ACTE QUATRIÈME - Scène. X
(TOUS LES ACTEURS PRÉCÉDENTS, EXCEPTÉ LA COMTESSE ET SUZANNE; BASILE TENANT SA GUITARE; GRIPPE SOLEIL.)
BASILE(entre en chantant sur l'air du vaudeville de la fin.)
Cœurs sensibles, cœurs fidèles, Qui blâmez l'amour léger, Cessez vos plaintes cruelles : Est-ce un crime de changer ? Si l'Amour porte des ailes, N'est-ce pas pour voltiger ? N'est-ce pas pour voltiger ? N'est-ce pas pour voltiger ?
FIGARO(s'avance à lui.)
Oui, c'est pour cela justement qu'il a des ailes au dos. Notre ami, qu'entendez-vous par cette musique ?

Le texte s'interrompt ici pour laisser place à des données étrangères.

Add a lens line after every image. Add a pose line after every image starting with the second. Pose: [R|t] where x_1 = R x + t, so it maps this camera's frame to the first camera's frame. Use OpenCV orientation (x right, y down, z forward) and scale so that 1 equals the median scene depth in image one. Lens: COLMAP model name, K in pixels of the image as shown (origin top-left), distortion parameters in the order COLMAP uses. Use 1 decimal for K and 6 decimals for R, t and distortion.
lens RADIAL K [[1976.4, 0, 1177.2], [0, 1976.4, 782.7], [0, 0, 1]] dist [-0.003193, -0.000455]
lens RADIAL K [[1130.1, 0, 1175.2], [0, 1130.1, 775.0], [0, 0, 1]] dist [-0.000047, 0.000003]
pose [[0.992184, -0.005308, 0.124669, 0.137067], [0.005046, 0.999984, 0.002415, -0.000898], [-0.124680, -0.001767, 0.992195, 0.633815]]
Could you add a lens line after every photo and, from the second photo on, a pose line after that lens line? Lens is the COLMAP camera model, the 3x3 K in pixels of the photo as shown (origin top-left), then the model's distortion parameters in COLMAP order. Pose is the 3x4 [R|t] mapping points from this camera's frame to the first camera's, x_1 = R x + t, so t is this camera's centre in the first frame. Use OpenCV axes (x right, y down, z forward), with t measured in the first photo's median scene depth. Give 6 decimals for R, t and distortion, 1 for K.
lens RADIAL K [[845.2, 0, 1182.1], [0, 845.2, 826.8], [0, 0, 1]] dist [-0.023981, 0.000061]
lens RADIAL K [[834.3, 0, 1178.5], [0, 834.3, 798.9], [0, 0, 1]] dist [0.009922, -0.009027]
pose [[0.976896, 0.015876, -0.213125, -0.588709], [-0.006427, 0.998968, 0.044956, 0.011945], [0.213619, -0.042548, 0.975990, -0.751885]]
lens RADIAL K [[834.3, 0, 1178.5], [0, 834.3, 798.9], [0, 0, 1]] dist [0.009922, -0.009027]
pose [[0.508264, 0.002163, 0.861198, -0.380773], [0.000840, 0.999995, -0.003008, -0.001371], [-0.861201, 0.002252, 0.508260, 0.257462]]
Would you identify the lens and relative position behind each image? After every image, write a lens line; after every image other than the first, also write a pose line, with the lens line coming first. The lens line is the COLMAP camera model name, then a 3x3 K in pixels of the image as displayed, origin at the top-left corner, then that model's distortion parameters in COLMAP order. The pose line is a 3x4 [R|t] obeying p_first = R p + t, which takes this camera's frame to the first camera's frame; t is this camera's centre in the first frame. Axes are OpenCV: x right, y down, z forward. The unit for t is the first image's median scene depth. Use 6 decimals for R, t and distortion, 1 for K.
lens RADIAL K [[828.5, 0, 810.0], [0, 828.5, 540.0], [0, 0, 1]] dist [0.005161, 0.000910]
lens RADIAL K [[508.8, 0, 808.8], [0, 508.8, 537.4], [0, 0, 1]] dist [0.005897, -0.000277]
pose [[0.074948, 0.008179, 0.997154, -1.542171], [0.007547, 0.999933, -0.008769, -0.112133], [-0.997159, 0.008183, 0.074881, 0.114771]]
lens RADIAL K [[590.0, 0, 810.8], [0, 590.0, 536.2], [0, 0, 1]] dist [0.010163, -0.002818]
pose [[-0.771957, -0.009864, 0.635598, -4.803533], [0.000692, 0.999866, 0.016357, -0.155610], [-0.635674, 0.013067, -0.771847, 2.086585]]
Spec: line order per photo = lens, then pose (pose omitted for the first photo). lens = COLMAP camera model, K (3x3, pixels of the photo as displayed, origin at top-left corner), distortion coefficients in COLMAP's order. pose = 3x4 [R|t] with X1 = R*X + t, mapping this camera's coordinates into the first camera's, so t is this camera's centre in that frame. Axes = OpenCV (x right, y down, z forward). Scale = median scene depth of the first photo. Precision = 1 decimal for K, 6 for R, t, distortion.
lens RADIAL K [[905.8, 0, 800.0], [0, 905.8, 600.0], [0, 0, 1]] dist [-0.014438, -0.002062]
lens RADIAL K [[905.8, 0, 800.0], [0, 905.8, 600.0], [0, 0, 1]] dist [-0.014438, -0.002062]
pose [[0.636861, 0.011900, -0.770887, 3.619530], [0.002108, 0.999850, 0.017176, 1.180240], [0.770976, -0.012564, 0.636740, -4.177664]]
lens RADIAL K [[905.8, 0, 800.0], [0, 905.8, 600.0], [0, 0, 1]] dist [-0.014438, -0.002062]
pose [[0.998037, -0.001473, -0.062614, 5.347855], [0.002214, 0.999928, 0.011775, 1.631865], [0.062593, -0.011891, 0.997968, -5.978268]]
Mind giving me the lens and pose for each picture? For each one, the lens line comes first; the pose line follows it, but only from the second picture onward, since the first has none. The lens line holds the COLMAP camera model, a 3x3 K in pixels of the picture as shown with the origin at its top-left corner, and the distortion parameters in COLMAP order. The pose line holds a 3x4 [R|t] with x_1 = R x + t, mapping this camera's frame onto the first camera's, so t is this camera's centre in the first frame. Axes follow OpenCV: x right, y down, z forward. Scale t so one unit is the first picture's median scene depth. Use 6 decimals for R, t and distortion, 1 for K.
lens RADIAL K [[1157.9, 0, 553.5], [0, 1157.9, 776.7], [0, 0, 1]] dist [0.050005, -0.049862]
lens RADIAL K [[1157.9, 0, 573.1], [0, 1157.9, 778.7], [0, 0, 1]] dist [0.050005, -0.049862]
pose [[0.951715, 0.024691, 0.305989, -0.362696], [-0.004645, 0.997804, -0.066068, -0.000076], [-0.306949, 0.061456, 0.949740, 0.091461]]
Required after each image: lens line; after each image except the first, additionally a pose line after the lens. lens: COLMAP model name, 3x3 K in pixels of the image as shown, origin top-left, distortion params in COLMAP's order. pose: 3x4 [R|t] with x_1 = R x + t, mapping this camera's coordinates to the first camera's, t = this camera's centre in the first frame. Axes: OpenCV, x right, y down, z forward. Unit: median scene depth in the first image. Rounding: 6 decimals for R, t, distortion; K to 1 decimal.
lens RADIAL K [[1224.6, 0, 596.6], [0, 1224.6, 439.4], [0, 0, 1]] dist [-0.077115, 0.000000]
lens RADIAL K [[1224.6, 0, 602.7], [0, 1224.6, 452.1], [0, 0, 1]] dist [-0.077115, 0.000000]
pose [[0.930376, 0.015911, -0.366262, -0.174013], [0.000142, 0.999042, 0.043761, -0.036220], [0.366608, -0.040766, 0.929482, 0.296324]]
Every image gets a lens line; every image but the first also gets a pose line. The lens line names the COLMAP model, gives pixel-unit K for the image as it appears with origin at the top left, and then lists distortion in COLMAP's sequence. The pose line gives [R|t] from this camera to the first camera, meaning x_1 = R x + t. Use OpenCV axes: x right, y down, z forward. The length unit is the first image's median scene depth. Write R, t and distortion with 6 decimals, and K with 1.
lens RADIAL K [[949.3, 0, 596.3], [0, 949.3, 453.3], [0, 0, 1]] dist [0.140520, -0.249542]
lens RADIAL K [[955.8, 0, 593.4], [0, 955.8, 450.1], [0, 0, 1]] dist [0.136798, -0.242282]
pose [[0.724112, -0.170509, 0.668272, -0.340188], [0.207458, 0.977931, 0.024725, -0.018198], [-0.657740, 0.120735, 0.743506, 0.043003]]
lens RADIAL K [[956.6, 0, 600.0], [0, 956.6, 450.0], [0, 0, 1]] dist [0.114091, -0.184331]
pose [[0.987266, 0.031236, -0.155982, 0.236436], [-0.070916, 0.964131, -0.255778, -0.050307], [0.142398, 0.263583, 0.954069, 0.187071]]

BASILE(montrant Grippe-Soleil.)
Qu'après avoir prouvé mon obéissance à monseigneur, en amusant monsieur, qui est de sa compagnie, je pourrai à mon tour réclamer sa justice.
GRIPPE-SOLEIL
Bah ! monsigneu, il ne m'a pas amusé du tout avec leux guenilles d'ariettes…
LE COMTE
Enfin que demandez-vous, Basile.?
BASILE
Ce qui m'appartient, monseigneur : la main de Marceline ; et je viens m'opposer…
FIGARO(s'approche.)
Y a-t-il longtemps que monsieur n'a vu la figure d'un fou ?
BASILE
Monsieur, en ce moment même.
FIGARO
Puisque mes yeux vous servent si bien de miroir, étudiez-y l'effet de ma prédiction. Si vous faites mine seulement d'approximer madame…
BARTHOLO(en riant.)
Eh pourquoi ? Laisse-le parler.
BRID'OISON(s'avance entre eux deux.)
Fau-aut-il que deux amis…
FIGARO
Nous, amis !
BASILE
Quelle erreur !
FIGARO(vite.)
Parce qu'il fait de plats airs de chapelle ?
BASILE(vite.)
Et lui, des vers comme un journal ?
FIGARO(vite.)
Un musicien de guinguette !
BASILE(vite.)
Un postillon de gazette !
FIGARO(vite.)
Cuistre d'oratorio !
BASILE
Jockey diplomatique !
LE COMTE(assis.)
Insolents tous les deux !
BASILE
Il me manque en toute occasion.
FIGARO
C'est bien dit ; si cela se pouvait !
BASILE
Disant partout que je ne suis qu'un sot.
FIGARO
Vous me prenez donc pour un écho ?
BASILE
Tandis qu'il n'est pas un chanteur que mon talent n'ait fait briller.
FIGARO
Brailler.
BASILE
Il le répète !
FIGARO
Et pourquoi non, si cela est vrai ? Es-tu un prince, pour qu'on te flagorne ? Souffre la vérité, coquin, puisque tu n'as pas de quoi gratifier un menteur : ou si tu la crains de notre part, pourquoi viens-tu troubler nos noces ?
BASILE(à Marceline.)
M'avez-vous promis, oui ou non, si, dans quatre ans, vous n'étiez pas pourvue, de me donner la préférence ?
MARCELINE
À quelle condition l'ai-je promis ?
BASILE
Que si vous retrouviez un certain fils perdu, je l'adopterais par complaisance. TOUS ENSEMBLE
Il est trouvé.
BASILE
Qu'à cela ne tienne !
TOUS ENSEMBLE(montrant Figaro.)
Et le voici.
BASILE(reculant de frayeur.)
J'ai vu le diable !
BRID'OISON(à Basile.)
Et vou-ous renoncez à sa chère mère !
BASILE
Qu'y aurait-il de plus fâcheux que d'être cru le père d'un garnement ?
FIGARO
D'en être cru le fils ; tu te moques de moi !
BASILE(montrant Figaro.)
Dès que monsieur est de quelque chose ici, je déclare, moi, que je n'y suis plus de rien.